Excerpt:
------------------------------
Certification: ICB, AAT, and self-taught

The UK has two main bookkeeping professional bodies: the Institute of Certified Bookkeepers (ICB) and the Association of Accounting Technicians (AAT). Both require exams, ongoing CPD, and money-laundering supervision registration.

Per the AAT Salary Survey 2025:

  • Licensed AAT member median fee income: £72,000 in 2025 (down from £74,500 in 2023)
  • AAT members report higher income progression than the broader bookkeeping sector
  • The "cooling salary growth" the AAT names reflects the broader UK accounting-services market, not a freelance-bookkeeping-specific decline

Certifications signal three things to clients:

  1. Professional indemnity insurance (mandatory for licensed members)
  2. Money-laundering compliance (HMRC AMLR supervision)
  3. CPD currency (you are not running 2018 rules in 2026)

Self-taught freelance bookkeepers can absolutely charge above the 6FB median and run successful practices. But certification removes the easiest objection clients raise when comparing quotes, and the licensing-body fee (roughly £200-400 per year) is well below the implied annual premium from a single retained client. Treat it as a cost of doing business, not a credential.
------------------------------
Record extracts:

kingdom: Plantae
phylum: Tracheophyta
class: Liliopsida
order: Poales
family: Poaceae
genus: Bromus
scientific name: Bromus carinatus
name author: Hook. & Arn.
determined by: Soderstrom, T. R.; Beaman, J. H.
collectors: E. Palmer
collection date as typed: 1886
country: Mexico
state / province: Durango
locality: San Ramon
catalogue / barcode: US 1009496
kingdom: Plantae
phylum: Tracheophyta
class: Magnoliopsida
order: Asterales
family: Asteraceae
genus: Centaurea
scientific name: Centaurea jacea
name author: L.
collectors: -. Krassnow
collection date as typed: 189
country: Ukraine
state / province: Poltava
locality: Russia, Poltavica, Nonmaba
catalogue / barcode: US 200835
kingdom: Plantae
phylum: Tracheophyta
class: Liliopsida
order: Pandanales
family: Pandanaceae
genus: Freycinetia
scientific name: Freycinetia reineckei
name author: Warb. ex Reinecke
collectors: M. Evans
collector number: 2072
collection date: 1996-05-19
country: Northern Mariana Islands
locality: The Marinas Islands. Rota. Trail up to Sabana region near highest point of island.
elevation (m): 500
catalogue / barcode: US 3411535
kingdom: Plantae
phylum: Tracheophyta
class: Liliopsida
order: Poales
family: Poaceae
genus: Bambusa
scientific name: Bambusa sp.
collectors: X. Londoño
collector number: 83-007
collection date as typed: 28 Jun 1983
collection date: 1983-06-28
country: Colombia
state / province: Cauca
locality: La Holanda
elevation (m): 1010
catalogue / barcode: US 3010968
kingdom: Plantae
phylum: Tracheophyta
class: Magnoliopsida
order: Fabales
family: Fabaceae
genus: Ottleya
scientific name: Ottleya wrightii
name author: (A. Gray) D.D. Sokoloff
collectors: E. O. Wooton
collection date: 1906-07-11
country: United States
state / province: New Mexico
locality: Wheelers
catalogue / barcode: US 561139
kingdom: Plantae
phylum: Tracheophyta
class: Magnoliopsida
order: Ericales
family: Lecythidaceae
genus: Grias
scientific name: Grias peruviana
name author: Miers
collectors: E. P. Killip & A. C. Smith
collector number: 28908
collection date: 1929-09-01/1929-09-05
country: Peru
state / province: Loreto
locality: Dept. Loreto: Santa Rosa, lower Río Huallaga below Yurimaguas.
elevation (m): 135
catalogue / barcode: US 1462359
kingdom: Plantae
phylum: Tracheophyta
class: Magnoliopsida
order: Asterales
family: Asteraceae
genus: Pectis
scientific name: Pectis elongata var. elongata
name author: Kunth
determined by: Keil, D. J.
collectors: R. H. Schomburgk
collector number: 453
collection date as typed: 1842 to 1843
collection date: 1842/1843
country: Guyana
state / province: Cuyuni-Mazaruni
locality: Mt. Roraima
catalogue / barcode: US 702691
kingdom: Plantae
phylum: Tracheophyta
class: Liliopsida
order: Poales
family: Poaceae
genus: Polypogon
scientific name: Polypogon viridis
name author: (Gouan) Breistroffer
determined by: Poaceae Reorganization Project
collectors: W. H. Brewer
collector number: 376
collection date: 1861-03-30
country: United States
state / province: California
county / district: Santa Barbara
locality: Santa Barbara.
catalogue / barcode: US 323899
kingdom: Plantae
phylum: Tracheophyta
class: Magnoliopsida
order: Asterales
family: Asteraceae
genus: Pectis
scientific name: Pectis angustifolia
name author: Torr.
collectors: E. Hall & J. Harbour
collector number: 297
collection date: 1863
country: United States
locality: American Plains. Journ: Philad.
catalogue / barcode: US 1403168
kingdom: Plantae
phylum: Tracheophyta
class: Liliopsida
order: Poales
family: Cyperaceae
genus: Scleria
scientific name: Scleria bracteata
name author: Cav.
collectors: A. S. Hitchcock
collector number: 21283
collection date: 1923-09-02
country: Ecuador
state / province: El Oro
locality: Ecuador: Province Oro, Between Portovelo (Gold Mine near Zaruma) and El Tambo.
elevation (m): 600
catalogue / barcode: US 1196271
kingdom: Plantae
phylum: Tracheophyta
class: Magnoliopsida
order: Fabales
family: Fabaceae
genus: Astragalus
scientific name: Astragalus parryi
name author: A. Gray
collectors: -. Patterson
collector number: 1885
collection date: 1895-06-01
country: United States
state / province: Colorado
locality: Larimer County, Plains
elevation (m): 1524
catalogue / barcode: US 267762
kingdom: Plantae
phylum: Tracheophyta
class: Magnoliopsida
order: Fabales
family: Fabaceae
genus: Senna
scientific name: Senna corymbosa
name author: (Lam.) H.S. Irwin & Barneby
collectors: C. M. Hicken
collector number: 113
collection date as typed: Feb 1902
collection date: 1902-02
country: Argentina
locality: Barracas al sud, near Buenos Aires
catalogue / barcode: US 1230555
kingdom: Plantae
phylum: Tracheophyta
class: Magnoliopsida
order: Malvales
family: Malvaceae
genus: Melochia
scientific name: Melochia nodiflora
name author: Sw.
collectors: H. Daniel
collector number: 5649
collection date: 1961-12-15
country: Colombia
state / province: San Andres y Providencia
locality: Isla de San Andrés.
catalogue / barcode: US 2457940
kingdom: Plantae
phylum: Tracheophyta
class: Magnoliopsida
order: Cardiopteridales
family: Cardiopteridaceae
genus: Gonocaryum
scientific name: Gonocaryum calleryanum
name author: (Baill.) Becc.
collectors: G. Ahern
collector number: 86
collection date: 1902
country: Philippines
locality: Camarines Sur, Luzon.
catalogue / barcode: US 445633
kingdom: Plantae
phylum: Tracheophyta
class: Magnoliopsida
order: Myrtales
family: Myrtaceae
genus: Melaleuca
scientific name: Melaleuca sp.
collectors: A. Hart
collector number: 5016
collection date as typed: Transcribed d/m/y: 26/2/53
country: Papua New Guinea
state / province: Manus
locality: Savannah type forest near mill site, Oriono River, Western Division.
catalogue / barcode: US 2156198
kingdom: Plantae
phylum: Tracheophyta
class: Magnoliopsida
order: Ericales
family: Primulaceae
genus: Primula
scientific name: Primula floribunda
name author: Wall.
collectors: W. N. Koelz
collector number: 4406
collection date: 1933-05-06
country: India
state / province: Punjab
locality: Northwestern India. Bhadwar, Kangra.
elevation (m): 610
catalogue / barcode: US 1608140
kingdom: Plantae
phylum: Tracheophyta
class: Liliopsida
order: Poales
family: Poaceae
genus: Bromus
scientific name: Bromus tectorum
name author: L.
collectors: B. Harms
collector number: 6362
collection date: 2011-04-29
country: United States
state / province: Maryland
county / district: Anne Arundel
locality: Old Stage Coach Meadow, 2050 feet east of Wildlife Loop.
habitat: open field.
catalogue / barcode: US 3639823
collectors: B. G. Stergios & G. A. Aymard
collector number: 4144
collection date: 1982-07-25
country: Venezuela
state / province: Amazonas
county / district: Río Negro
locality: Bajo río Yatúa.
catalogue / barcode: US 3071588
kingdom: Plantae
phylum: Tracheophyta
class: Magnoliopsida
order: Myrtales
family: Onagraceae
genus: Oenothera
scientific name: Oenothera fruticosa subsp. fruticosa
------------------------------
Directions:
Quote the passage on bookkeeping certification from "Certifications signal three" to "not a credential.".

Solution to the exercise:
Certifications signal three things to clients:

  1. Professional indemnity insurance (mandatory for licensed members)
  2. Money-laundering compliance (HMRC AMLR supervision)
  3. CPD currency (you are not running 2018 rules in 2026)

Self-taught freelance bookkeepers can absolutely charge above the 6FB median and run successful practices. But certification removes the easiest objection clients raise when comparing quotes, and the licensing-body fee (roughly £200-400 per year) is well below the implied annual premium from a single retained client. Treat it as a cost of doing business, not a credential.